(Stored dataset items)

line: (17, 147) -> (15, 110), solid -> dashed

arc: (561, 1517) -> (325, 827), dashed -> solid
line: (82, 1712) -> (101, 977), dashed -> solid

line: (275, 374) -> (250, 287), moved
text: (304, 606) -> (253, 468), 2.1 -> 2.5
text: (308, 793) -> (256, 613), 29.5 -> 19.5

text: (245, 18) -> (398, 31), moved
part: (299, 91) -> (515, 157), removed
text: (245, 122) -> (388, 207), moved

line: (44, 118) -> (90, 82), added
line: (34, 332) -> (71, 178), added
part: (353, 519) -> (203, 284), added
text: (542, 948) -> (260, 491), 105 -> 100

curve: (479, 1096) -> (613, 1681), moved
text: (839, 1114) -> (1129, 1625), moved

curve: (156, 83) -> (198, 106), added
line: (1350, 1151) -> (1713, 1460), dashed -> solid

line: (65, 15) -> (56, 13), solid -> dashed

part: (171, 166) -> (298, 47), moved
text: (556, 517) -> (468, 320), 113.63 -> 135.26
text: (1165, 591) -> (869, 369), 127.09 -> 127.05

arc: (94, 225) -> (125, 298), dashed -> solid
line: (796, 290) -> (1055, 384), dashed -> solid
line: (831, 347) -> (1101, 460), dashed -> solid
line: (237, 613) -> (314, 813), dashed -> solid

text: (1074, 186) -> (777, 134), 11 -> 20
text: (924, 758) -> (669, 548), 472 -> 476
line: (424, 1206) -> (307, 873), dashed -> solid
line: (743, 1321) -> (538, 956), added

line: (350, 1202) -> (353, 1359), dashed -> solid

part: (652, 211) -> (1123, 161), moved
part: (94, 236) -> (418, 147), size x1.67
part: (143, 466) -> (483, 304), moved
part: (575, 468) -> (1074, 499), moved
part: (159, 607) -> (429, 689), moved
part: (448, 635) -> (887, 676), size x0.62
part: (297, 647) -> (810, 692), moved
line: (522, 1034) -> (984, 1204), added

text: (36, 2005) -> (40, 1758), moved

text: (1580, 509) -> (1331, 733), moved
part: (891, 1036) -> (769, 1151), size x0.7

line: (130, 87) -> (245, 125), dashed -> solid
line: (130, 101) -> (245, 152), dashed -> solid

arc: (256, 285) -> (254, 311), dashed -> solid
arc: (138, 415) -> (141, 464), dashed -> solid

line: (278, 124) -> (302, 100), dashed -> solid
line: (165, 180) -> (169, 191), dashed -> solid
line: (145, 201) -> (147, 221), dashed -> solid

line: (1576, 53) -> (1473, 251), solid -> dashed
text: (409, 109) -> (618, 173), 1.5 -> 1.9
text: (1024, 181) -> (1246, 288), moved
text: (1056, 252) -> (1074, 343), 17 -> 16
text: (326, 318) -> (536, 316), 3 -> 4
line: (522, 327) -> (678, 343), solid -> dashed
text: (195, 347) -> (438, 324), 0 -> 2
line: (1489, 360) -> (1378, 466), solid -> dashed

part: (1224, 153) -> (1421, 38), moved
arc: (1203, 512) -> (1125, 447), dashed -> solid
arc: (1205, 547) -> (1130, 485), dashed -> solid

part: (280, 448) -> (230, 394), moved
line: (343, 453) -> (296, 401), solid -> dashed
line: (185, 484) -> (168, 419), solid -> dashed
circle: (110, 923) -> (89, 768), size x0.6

WHAT NEEDS TO BE DONE ▸
The output should be exactly the lines above from the line containing "text: (245, 18) -> (398, 31), moved" to the line containing "arc: (138, 415)", inclusive, with no other lines.

COMPLETED TASK ▸
text: (245, 18) -> (398, 31), moved
part: (299, 91) -> (515, 157), removed
text: (245, 122) -> (388, 207), moved

line: (44, 118) -> (90, 82), added
line: (34, 332) -> (71, 178), added
part: (353, 519) -> (203, 284), added
text: (542, 948) -> (260, 491), 105 -> 100

curve: (479, 1096) -> (613, 1681), moved
text: (839, 1114) -> (1129, 1625), moved

curve: (156, 83) -> (198, 106), added
line: (1350, 1151) -> (1713, 1460), dashed -> solid

line: (65, 15) -> (56, 13), solid -> dashed

part: (171, 166) -> (298, 47), moved
text: (556, 517) -> (468, 320), 113.63 -> 135.26
text: (1165, 591) -> (869, 369), 127.09 -> 127.05

arc: (94, 225) -> (125, 298), dashed -> solid
line: (796, 290) -> (1055, 384), dashed -> solid
line: (831, 347) -> (1101, 460), dashed -> solid
line: (237, 613) -> (314, 813), dashed -> solid

text: (1074, 186) -> (777, 134), 11 -> 20
text: (924, 758) -> (669, 548), 472 -> 476
line: (424, 1206) -> (307, 873), dashed -> solid
line: (743, 1321) -> (538, 956), added

line: (350, 1202) -> (353, 1359), dashed -> solid

part: (652, 211) -> (1123, 161), moved
part: (94, 236) -> (418, 147), size x1.67
part: (143, 466) -> (483, 304), moved
part: (575, 468) -> (1074, 499), moved
part: (159, 607) -> (429, 689), moved
part: (448, 635) -> (887, 676), size x0.62
part: (297, 647) -> (810, 692), moved
line: (522, 1034) -> (984, 1204), added

text: (36, 2005) -> (40, 1758), moved

text: (1580, 509) -> (1331, 733), moved
part: (891, 1036) -> (769, 1151), size x0.7

line: (130, 87) -> (245, 125), dashed -> solid
line: (130, 101) -> (245, 152), dashed -> solid

arc: (256, 285) -> (254, 311), dashed -> solid
arc: (138, 415) -> (141, 464), dashed -> solid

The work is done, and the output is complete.